さすがにあのまま屯所には帰れないと判断したらしかった。
「あれ、沖田はん、どないしたん?」
「あっ!?おおお志津ちゃん、あっあけさとさんは何処ですか?!」
「そんな急いでも姐さんはおらへんで」
「はいっ?!」
「今江戸におんねん」
「—————っ?!」
その日。
沖田総司と神谷清三郎の三日居続けの知らせが屯所に届いた。
それはあらゆる噂を呼んで屯所中の話題となったが、
あいにく沖田総司にはこれ以上いい知恵を出す脳など持ち合わせてはいなかった。
ある茶屋の座敷に、少女はちょこんと座り、
その横には、総司が疲れ切ったように畳につっぷしていた。
「はあああ〜三日で元に戻ればいいんですけど…」
そう言いながら総司はごろんと寝返って仰向けになった。
「ねえ、ヒラメのおじちゃん」
「…ヒラメじゃなくて沖田総司ですってば」
そんな事は聞いちゃいない少女はぐいぐいと総司の袖を引っ張る。
「あにうえは?」
「……兄上は…ええと…その」
「何処?何処?」
「い…今ちょっと機織りをですね…」
「はたおり??」
沈黙が流れる。
カラスが鳴く。
「とっとにかく今は会えないんですよ!」
総司は叫んだ。
「ええ〜、じゃあヒラメのおじちゃんだけなの?」
少女はとても不満そうだ。
それにまたため息をついて言い放つ。
「そうです二人きりです。

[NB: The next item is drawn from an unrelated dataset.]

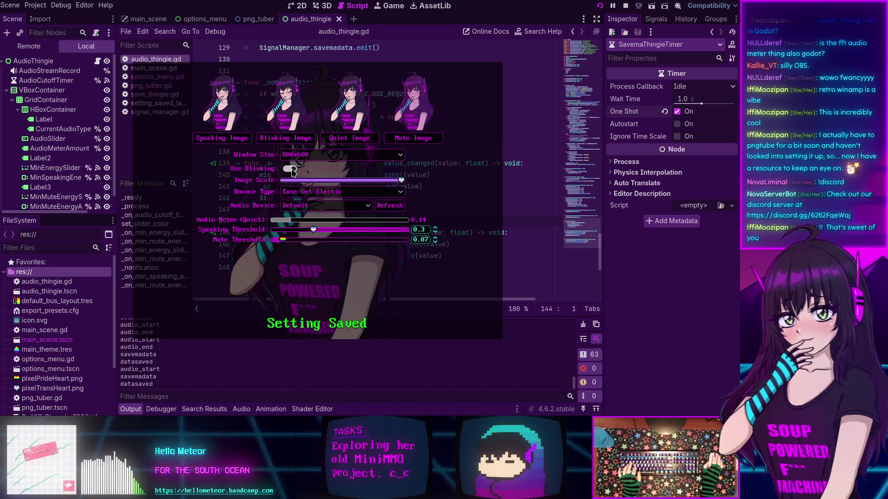
pyautogui.moveTo(400, 181); pyautogui.dragTo(363, 180)
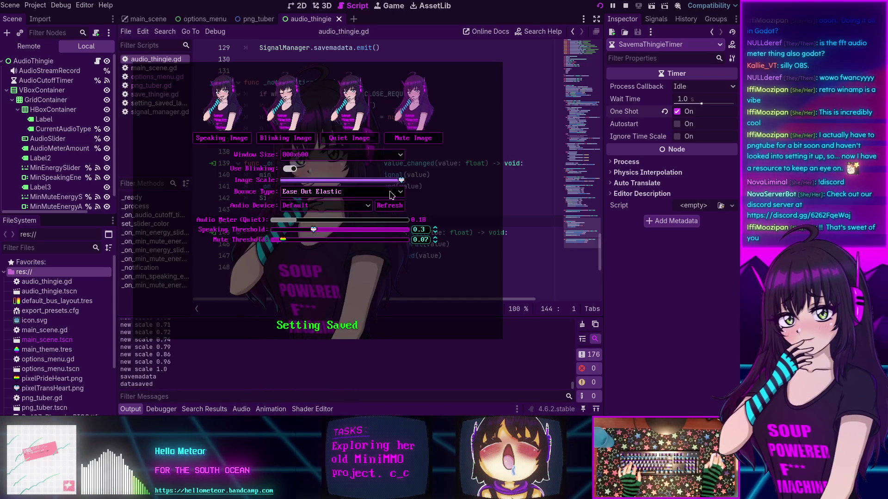
pyautogui.click(391, 194)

」
………………………ふたり
言って気づいた。
少なくとも。
今日から三日間。
二人きりじゃないですか!!!
叫びそうになったその口を抑えて総司はとびあがった。
気づけば、二つ並べられた枕。
カラスがからかうように笑っていた。
「ヒラメのおじちゃん、どうしてそんなに離れてるの?」
少女の不思議そうな声。
「えっ?!」
気まずそうな総司の声。少女と出来るだけ離れて壁にぴたりと身を寄せていた。
「お布団、はじっことはじっこにしちゃって、淋しくないの?」
「ささ淋しくないです!全然平気です!!」
仮にも五つの少女に真剣に答える総司。
「………」
「………」
沈黙も気まずく感じる。
そんな総司に少女は言った。
「……あにうえは一緒に寝てくれるの」
「…はい?」
総司は顔をあげた。
そこには、みるみる涙を浮かべていく少女。
ぎくりとした総司の顔。
少女はふるふると震えながら、涙を溜めていく。
「あ、あにうえは…う、うえっ、一緒に寝てくれ…うええっ」
「ええっか、神谷さん?!じゃなくて…わ、わっ」
うろたえまくる総司は慌てて少女に駆け寄った。が、既に。
「うええええんあにうえ〜〜!」
少女はもうぼろぼろと泣きだしてしまっていた。
慌てて総司は頭を撫でてやる。困り果てて。
そして言ってしまったのだ。
女(?)の涙は強し。
「ああもうわかりましたから、今日は一緒に寝ましょうねっ?」
言ってしまってから総司は目をまるくした。
自分の言ったことをはんすうしてみる。
今日は一緒に寝ましょう
気づいてからは既に遅し。
「ほんとうに?」
可愛らしく泣きやんで笑う少女。
「…………ほんとうです………」
総司は顔を背けて涙を流していた。
「おじちゃん脱げない〜〜」
「お願いですから着替えだけはひとりでやってくださいってば〜」
おぼつかない動きで羽織を脱ごうとしている少女と、それに背を向けて顔を真っ赤にした総司がいた。
「おじちゃんここひっぱって」
「わっわっこっち来ないでくださいよ!!」
「ねえほらここ」
慌てて目を瞑って羽織に手をかけてやるが少女はいまだ苦戦していた。
う〜んと袖を引っ張るのに必死な少女。
そして引っ張りすぎたのか、少女はぐらりと揺れた。
倒れ込む。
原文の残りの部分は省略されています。